**Written problem a**: According to the security discussion, what time span do the CVE statistics behind the "Top 10" list cover?

**Provided text**:
IMO the security of a product is highly dependent on the philosophy of
the organization that supports it and the individual programmers who
implement it. It is not so much an open or closed source issue.
To add a different take on the discussion, below is a brief writeup of
some work I've done in this area that compares the types of
vulnerabilities being reported in open/closed source vendor
advisories.
- Steve
======================================================================
On Bugtraq, Dave Aitel said:
>on Open Source platforms (or platforms for which the source code is so
>readily available as to make it open source in all but name) people
>are now hunting down obscure integer overflows, and on closed source
>platforms fuzzers are happily picking out stack overflows in initial
>handshake messages.
This phenomenon may be reflected in the types of vulnerabilities that
are reported in open vs. closed source advisories. Below is a list of
"Top 10" vulnerabilities, and their relative ranking in open/closed
source advisories. This is based on CVE statistics from January 2000
to October 2002. These results were presented to the Open Source
Security Summit in Washington DC in October.
Interestingly, format string vulnerabilities and symlink issues are
much more frequently reported in open source vs. closed source
advisories. Is this because closed source doesn't have the problem?
Probably not. I suspect, rather, that symlinks and format strings are
more easily found using source code inspection than "black box"
testing.
As another example, many security advisories still report "buffer
overflows," but they are not yet using terminology that covers the
emerging variants of overflows, e.g. as we saw in the chunked encoding
problems that hit web servers, integer signedness errors, etc. This
can make it difficult to know whether a product has a "classic"
overflow, or one of the newer flavors that may take the vendor some
time to completely stamp out. (For historical precedent, consider how
format string vulnerabilities were often called "overflows" in the
early days). This is especially problematic with vague advisories.
Many of the major vulnerabilities of this year aren't your classic
run-of-the-mill overflows, although they are labeled as such.

[Items listed in a dataset]
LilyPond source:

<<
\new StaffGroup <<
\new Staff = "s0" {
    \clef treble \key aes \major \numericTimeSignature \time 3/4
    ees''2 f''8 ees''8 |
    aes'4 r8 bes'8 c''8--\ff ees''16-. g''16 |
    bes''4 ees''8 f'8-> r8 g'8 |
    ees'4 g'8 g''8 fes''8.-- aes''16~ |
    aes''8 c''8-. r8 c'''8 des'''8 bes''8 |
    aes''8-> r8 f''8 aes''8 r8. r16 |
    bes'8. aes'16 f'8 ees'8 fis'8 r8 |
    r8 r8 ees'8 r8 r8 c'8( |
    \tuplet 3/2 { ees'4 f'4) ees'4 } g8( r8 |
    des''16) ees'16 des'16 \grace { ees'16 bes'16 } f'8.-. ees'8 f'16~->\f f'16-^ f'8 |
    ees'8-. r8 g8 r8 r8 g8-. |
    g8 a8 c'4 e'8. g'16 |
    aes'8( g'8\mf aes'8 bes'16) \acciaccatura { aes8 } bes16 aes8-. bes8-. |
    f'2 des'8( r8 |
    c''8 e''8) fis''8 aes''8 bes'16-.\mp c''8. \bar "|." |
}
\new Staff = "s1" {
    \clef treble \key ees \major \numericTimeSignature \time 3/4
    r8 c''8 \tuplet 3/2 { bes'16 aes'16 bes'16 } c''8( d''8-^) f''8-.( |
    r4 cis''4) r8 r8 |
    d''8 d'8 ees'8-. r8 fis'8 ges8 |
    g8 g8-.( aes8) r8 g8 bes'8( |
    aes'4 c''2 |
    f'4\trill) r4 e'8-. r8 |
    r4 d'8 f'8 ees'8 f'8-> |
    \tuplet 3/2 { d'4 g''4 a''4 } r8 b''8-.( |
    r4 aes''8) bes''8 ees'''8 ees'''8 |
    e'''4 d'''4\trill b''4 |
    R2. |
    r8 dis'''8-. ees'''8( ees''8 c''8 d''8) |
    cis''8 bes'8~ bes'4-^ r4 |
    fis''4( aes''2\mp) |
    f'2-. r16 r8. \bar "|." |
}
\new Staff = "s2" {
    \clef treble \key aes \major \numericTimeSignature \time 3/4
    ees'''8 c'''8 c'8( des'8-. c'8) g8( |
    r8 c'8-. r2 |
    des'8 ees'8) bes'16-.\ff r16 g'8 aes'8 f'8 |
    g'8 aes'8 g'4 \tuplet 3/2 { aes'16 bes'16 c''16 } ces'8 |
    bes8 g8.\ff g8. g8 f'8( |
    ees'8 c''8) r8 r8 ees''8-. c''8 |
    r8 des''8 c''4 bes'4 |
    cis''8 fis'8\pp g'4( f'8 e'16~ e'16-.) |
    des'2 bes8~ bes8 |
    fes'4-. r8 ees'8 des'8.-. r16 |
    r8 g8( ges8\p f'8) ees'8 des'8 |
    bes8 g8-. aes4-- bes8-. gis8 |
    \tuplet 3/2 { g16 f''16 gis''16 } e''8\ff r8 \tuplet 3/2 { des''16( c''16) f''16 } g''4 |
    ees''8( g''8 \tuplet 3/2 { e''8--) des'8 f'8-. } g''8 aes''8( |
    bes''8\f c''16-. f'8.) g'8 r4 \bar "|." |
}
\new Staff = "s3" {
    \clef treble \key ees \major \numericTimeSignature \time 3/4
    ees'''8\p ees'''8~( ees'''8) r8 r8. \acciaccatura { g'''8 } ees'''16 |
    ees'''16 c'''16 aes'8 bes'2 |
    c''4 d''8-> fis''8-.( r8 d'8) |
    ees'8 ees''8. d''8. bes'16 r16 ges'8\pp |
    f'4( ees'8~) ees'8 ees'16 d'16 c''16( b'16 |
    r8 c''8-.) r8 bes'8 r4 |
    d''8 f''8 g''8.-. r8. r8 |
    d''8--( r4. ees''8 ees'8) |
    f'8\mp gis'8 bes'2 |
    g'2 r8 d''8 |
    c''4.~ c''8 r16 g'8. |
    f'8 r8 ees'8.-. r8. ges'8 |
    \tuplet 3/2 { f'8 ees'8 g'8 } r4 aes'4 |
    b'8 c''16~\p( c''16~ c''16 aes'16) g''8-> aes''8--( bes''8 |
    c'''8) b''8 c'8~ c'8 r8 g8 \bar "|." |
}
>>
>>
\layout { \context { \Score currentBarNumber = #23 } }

**Written problem b**: Pull out each line from the entries that contains the string "acciaccatura".

**Solution a**: January 2000 to October 2002.

**Solution b**:
    aes'8( g'8\mf aes'8 bes'16) \acciaccatura { aes8 } bes16 aes8-. bes8-. |
    ees'''8\p ees'''8~( ees'''8) r8 r8. \acciaccatura { g'''8 } ees'''16 |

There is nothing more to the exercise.